Sobald die Fische sorfältig ausgenommen werden und die Bauchlappen entfernt sind, sind die Nematoden üblicherweise auch entfernt. Die Filets von kleinen Seelachsen sind im Bauchlappenbereich besonders stark befallen. Der Verbraucher sollte daher beim Kauf darauf achten daß bei diesen Fischen der Bauchlappen bis zur Mittellinie der Filets hin entfernt wurde.
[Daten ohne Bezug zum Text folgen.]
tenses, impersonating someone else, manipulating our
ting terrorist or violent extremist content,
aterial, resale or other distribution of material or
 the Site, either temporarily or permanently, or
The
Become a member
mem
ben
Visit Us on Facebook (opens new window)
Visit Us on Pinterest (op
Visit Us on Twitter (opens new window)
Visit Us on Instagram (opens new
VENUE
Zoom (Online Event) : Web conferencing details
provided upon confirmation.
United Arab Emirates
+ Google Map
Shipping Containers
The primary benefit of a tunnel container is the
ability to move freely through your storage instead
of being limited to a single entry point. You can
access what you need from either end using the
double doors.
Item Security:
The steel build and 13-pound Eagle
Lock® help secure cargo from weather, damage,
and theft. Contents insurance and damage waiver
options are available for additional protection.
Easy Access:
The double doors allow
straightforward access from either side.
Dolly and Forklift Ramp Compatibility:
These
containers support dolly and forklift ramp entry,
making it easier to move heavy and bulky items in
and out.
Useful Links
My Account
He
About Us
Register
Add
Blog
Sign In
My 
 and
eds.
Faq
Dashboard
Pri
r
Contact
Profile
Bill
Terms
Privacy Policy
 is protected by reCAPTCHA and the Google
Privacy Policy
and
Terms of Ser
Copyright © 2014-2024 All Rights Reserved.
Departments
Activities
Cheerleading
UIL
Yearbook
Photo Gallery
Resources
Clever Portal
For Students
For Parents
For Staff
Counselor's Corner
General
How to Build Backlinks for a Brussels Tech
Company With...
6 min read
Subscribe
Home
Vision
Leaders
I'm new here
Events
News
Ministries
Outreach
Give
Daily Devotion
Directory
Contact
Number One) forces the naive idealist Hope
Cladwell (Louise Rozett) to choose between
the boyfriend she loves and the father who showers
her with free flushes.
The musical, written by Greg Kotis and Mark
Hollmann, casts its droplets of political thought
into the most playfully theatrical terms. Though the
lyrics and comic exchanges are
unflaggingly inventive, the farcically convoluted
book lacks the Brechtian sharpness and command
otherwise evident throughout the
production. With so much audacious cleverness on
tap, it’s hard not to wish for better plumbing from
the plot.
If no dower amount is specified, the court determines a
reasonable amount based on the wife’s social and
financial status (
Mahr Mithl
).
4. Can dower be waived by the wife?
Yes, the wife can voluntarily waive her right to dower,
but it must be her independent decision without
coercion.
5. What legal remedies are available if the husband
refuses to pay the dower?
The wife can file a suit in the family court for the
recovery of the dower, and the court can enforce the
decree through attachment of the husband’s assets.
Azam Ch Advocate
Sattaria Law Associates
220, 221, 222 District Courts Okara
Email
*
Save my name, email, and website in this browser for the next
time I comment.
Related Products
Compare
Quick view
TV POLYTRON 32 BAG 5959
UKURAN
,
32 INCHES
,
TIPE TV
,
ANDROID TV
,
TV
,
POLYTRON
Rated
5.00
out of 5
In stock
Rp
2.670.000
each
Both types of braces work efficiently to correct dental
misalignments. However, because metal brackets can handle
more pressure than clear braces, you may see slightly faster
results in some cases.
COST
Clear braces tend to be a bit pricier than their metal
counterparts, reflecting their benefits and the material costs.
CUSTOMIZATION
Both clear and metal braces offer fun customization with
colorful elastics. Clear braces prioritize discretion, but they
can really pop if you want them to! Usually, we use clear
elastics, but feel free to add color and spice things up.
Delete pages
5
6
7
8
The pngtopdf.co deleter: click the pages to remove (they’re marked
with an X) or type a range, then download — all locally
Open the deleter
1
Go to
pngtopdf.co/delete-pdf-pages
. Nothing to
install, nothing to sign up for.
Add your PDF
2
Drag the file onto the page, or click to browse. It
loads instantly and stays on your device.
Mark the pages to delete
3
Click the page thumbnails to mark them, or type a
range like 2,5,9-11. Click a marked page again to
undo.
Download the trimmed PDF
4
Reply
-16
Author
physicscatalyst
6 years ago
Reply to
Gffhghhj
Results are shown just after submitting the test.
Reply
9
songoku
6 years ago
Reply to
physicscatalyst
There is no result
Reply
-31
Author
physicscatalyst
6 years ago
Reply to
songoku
Eventuelle noch verbliebene Fischlarven werden bereits beim Großhändler oder beim Einzelhändler bereits überprüft und werden durch die üblichen Verarbeitungsbedingungen zur Herstellung der verschiedenen Produkten (Marinaden, Kochfischwaren, Dauerkonserven, Tiefkühlprodukten und Räucherwaren) mit Sicherheit abgetötet.
Haushaltsübliche Zubereitungsformen wie Kochen, Dämpfen und Braten sind ebenfalls sicher.
Hobbyräucherer sollten darauf achten, dass der Fisch im Kern 60 °C erreicht.
Nematoden sind nicht gesundheitsschädlich können aber Ekel erregen.
Es gibt viele Rezepte zum Einlegen von Fischen. Oft sind die Säure- und Salzgehalte nicht ausreichend um eventuell vorhandene Nematodenlarven abzutöten. Daher den Fisch auf jeden Fall vorher einfrieren.
Achtung: bis z.B. 1 kg Heringe richtig durchgefroren sind, vergehen ca. 3 – 4 Tage im Haushaltsgefrierschrank.
Bei Sushi empfiehlt sich tiefgefrorenen Fisch zu verwenden, denn dann sind die Nematodenlarven auch tot und der Fisch kann roh genossen werden.